• [Request]:
Show, in full, each line of the data that contains "Rendered".
================
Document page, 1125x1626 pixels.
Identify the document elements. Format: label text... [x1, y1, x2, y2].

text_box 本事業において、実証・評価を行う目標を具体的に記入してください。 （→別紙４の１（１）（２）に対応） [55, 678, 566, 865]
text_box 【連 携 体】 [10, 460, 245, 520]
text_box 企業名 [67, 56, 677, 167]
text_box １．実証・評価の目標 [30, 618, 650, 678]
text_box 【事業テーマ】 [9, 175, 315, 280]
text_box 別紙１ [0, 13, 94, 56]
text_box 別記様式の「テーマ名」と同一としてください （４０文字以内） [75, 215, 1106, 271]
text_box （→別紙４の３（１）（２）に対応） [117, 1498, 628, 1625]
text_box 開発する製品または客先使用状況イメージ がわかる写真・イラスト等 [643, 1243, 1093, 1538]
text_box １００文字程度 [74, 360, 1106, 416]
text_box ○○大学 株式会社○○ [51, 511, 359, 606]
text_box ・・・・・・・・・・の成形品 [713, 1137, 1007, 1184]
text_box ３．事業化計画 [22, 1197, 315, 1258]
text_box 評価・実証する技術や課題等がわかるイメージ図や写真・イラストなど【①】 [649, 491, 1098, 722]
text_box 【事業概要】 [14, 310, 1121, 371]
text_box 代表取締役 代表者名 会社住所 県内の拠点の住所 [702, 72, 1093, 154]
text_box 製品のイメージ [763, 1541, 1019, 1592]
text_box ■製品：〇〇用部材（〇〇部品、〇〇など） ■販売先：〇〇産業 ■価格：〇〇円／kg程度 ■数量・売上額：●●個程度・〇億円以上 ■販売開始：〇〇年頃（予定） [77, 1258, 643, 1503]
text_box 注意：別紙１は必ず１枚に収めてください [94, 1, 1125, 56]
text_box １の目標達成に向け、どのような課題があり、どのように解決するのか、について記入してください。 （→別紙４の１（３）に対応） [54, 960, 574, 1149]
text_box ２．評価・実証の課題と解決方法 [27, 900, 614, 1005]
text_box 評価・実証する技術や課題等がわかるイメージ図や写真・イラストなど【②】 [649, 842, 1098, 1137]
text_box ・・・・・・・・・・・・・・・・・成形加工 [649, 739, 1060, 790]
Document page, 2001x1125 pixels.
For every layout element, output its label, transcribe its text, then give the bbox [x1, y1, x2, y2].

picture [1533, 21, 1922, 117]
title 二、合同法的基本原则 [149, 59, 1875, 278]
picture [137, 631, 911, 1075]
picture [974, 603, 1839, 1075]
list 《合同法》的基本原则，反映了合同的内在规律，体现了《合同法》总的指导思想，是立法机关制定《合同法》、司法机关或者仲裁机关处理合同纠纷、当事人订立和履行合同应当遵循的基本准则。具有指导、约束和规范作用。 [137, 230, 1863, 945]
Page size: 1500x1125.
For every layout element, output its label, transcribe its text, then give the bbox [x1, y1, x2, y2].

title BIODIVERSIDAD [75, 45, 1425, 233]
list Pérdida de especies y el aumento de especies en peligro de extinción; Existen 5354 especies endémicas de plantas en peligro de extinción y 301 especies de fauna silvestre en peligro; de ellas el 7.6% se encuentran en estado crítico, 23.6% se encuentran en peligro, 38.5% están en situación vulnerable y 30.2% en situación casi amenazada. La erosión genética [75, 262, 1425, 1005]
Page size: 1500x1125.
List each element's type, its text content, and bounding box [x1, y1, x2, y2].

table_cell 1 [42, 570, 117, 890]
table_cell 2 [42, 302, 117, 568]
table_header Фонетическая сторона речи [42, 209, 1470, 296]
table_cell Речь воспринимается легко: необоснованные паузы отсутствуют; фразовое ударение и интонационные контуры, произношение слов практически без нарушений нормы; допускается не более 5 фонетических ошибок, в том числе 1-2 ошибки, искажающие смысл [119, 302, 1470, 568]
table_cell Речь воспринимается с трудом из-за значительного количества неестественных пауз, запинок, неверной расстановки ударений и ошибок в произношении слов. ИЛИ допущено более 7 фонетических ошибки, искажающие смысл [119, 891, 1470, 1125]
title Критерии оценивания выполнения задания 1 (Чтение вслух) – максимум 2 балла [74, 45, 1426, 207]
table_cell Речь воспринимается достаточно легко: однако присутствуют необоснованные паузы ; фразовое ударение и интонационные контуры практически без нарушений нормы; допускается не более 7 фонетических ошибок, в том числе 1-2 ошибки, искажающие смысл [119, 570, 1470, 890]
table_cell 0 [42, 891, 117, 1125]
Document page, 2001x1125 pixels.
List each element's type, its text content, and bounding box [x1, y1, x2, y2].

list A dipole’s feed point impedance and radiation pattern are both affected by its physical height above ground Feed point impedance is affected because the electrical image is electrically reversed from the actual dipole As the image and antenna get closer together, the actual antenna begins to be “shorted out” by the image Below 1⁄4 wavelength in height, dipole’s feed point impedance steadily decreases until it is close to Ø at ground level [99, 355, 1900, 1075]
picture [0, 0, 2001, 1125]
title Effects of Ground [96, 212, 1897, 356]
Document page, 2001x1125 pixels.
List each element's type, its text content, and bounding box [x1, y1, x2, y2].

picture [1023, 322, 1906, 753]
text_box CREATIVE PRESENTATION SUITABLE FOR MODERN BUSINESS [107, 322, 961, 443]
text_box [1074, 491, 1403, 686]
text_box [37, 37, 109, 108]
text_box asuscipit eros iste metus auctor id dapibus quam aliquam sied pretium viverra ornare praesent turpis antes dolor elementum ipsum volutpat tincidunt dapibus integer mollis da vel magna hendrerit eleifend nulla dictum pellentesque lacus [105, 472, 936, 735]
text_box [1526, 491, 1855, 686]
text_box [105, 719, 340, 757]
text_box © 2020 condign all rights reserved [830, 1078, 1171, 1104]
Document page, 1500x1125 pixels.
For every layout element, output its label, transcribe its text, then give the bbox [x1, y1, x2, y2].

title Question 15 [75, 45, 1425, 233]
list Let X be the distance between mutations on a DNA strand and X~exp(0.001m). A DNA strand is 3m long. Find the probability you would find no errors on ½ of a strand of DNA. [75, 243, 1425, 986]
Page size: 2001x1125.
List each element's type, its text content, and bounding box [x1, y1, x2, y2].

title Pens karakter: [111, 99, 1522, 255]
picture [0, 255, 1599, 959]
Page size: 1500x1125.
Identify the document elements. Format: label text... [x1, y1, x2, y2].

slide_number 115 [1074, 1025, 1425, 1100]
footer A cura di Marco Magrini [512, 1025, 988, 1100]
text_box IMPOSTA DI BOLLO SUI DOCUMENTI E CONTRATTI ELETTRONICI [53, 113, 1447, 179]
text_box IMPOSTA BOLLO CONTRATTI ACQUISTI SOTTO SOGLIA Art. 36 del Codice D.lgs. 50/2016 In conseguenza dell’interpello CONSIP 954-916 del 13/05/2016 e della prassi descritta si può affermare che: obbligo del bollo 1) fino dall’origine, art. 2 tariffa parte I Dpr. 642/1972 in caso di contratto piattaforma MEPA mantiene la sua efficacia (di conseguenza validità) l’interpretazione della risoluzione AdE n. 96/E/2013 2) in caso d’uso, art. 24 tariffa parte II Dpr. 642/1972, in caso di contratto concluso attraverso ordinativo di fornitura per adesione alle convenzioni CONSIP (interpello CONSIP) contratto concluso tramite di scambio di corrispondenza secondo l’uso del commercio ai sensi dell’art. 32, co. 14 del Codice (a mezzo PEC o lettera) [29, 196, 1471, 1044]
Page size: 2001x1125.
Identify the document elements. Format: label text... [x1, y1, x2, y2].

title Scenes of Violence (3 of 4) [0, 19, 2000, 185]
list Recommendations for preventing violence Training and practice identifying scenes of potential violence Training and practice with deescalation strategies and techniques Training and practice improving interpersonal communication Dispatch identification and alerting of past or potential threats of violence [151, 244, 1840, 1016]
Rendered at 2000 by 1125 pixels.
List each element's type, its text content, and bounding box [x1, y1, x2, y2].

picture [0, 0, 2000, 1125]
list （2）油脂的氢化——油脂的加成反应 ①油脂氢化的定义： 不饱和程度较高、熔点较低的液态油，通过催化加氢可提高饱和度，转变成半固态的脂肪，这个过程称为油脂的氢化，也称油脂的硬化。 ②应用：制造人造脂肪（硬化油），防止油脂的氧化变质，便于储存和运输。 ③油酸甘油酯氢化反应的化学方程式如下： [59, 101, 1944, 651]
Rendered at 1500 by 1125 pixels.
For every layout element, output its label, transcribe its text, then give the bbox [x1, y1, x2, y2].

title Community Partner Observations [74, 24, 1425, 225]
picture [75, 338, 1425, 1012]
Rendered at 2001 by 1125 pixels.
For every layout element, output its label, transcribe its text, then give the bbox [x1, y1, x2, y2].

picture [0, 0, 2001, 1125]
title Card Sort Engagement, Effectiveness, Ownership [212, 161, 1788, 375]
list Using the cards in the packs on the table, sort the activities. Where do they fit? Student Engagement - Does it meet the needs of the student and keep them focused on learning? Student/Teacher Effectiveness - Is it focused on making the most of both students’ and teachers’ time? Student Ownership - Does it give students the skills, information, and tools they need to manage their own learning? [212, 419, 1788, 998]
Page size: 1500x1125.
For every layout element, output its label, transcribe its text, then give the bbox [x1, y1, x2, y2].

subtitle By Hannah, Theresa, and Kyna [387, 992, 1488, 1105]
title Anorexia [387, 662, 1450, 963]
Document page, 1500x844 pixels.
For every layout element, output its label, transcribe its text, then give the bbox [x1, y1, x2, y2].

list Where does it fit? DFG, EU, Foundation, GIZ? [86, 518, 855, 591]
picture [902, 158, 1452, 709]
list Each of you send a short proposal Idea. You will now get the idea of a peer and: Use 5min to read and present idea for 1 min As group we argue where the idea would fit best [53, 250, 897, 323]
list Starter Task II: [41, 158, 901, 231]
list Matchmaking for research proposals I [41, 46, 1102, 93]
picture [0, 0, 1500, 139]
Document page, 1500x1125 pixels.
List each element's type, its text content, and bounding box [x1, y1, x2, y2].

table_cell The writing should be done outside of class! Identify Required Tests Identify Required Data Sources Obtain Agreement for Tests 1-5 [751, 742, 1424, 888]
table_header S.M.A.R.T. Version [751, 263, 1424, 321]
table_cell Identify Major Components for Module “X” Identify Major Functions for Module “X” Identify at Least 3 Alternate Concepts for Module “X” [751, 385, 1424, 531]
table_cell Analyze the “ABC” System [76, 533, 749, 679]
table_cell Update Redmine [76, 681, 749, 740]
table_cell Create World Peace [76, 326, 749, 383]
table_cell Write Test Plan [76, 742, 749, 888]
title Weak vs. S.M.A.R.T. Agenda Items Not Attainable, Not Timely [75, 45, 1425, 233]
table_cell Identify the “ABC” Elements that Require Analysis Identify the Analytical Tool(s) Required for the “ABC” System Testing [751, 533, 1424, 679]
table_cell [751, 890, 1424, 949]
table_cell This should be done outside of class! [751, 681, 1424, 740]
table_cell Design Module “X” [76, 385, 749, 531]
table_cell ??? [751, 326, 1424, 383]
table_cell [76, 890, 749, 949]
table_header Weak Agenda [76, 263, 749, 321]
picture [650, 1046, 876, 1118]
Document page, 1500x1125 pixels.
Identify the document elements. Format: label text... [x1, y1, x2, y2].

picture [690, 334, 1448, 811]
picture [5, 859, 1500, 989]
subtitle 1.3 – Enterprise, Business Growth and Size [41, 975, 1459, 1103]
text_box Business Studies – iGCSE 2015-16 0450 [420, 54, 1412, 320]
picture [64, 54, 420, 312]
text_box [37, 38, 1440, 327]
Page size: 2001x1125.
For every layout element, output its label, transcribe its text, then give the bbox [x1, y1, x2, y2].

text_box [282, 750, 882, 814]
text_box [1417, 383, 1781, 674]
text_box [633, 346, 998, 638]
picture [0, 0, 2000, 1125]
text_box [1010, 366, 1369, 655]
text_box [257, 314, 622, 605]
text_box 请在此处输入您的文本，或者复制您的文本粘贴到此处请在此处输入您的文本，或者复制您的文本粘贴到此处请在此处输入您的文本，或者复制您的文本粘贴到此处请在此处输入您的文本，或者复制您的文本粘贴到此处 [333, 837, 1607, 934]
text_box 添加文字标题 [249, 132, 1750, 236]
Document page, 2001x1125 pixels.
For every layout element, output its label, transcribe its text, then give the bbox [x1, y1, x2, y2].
================
• [Answer for the task]:
Rendered at 2000 by 1125 pixels.
Rendered at 1500 by 1125 pixels.
Rendered at 2001 by 1125 pixels.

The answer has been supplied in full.